TLR4/Inflammasomes Cross-Talk and Pyroptosis Contribute to N-Acetyl Cysteine and Chlorogenic Acid Protection against Cisplatin-Induced Nephrotoxicity

Abstract

Background: Cisplatin (Cp) is an antineoplastic agent with a dose-limiting nephrotoxicity. Cp-induced nephrotoxicity is characterized by the interplay of oxidative stress, inflammation, and apoptosis. Toll-4 receptors (TLR4) and NLPR3 inflammasome are pattern-recognition receptors responsible for activating inflammatory responses and are assigned to play a significant role with gasdermin (GSDMD) in acute kidney injuries. N-acetylcysteine (NAC) and chlorogenic acid (CGA) have documented nephroprotective effects by suppressing oxidative and inflammatory pathways.
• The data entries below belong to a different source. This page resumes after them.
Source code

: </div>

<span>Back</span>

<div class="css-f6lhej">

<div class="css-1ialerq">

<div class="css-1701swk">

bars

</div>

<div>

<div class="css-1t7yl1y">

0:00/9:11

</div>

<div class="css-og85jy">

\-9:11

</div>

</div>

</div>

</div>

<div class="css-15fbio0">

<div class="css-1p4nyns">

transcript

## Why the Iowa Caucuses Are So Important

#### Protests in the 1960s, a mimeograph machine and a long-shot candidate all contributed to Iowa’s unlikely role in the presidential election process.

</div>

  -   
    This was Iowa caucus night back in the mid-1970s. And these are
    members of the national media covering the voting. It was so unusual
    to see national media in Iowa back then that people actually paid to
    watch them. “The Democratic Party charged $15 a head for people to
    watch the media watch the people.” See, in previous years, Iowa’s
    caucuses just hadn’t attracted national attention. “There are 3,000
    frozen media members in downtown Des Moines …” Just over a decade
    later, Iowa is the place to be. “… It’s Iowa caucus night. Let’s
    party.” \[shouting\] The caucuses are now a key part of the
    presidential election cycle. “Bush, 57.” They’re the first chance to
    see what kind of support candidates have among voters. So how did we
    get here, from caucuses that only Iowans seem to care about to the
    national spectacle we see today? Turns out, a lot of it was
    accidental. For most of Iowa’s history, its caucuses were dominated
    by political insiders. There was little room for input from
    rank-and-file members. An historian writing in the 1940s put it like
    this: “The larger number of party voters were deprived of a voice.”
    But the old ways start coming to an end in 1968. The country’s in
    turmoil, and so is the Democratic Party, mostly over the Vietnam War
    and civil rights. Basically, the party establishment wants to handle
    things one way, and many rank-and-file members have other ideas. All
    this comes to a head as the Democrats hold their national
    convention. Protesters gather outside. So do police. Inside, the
Therefore, the current study aimed to investigate the contribution of the upregulation of TLR4/inflammasomes/gasdermin signaling to Cp-induced nephrotoxicity and their modulation by NAC or CGA. Methods: A single injection of Cp (7 mg/kg, i.p.) was given to Wistar rats. Rats received either NAC (250 mg/kg, p.o.) and/or CGA (20 mg/kg, p.o.) one week before and after the Cp injection. Results: Cp-induced acute nephrotoxicity was evident by the increased blood urea nitrogen and serum creatinine and histopathological insults. Additionally, nephrotoxicity was associated with increased lipid peroxidation, reduced antioxidants, and elevated levels of inflammatory markers (NF-κB and TNF-α) in the kidney tissues. Moreover, Cp upregulated both TLR4/NLPR3/interleukin-1beta (IL-1β) and caspase-1/GSDMD-signaling pathways, accompanied by an increased Bax/BCL-2 ratio, indicating an inflammatory-mediated apoptosis. Both NAC and/or CGA significantly corrected these changes. Conclusions: This study emphasizes that inhibition of TLR4/NLPR3/IL-1β/GSDMD might be a novel mechanism of the nephroprotective effects of NAC or CGA against Cp-induced nephrotoxicity in rats.